古沢さんは非現実的な内容に激昂していたが、士は真剣な眼差しで話していた。


「もういいです!助けていただいたのは感謝しますがこれ以上関わらないでください!」


ふざけた話しに怒りが爆発したのか、古沢さんは真侍の家から出て行った。だが話しをはぐらかし逃げ出したようにも見えた。


「はぁ〜怒られちゃった…」


「いきなり真剣に悩んでることの原因が死んだ人間なんて言われるとそりゃ怒るよ。でも…」


「ん?でも?」


「僕が母さんに勉強のこととかで色々言われた時みたいに、これ以上話したくないって感じだったような…」


「やっぱ店長もそう思う?俺よくわかんないけど」


「うんまぁ…あと課長ね…」


怒りという嵐が過ぎ去った後だと言うのに士と真侍は呑気に話した。おそらく士のマイペース差が移ったのだろう。

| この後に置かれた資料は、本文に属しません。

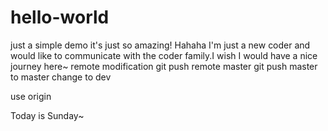 # hello-world
just a simple demo
it's just so amazing!
Hahaha I'm just a new coder and would like to communicate with the coder family.I wish I would have a nice journey here~
remote modification
git push remote master
git push master to master
change to dev 

use origin

Today is Sunday~
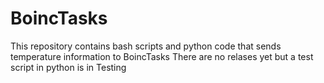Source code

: # BoincTasks
This repository contains bash scripts and python code that sends temperature information to BoincTasks
There are no relases yet but a test script in python is in Testing
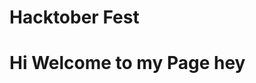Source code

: <html>
  <head>
  </head>
  <body>
    <h1> Hacktober Fest <h1>
  </body>
</html>Hi Welcome to my Page
hey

「まぁ半分くらいは内容わかったし明日から頑張りますか、それではまた…二日か三日後くらいだったけなぁ…?とりあえずお疲れっす」


士は真侍に軽く頭を下げると、真侍の家を出て行った。


時刻は午後9時前、課長としての初勤務から半日ほどが経過したがここまで内容の濃い一日は生まれて初めてだろう。


動画広告編集課もとい異世界犯罪対策課の隠れ蓑の課長、出世に釣られて入った部署が戦争のど真ん中だなんて誰が信じてくれるのだろうか。


会社で失敗しない不安から戦いの中生き残れるのかの不安に変わっていた。


文字通り命懸けの仕事になったことへのプレッシャーが真侍に襲いかかっていた。


真侍は力が抜けたように床に寝転がった。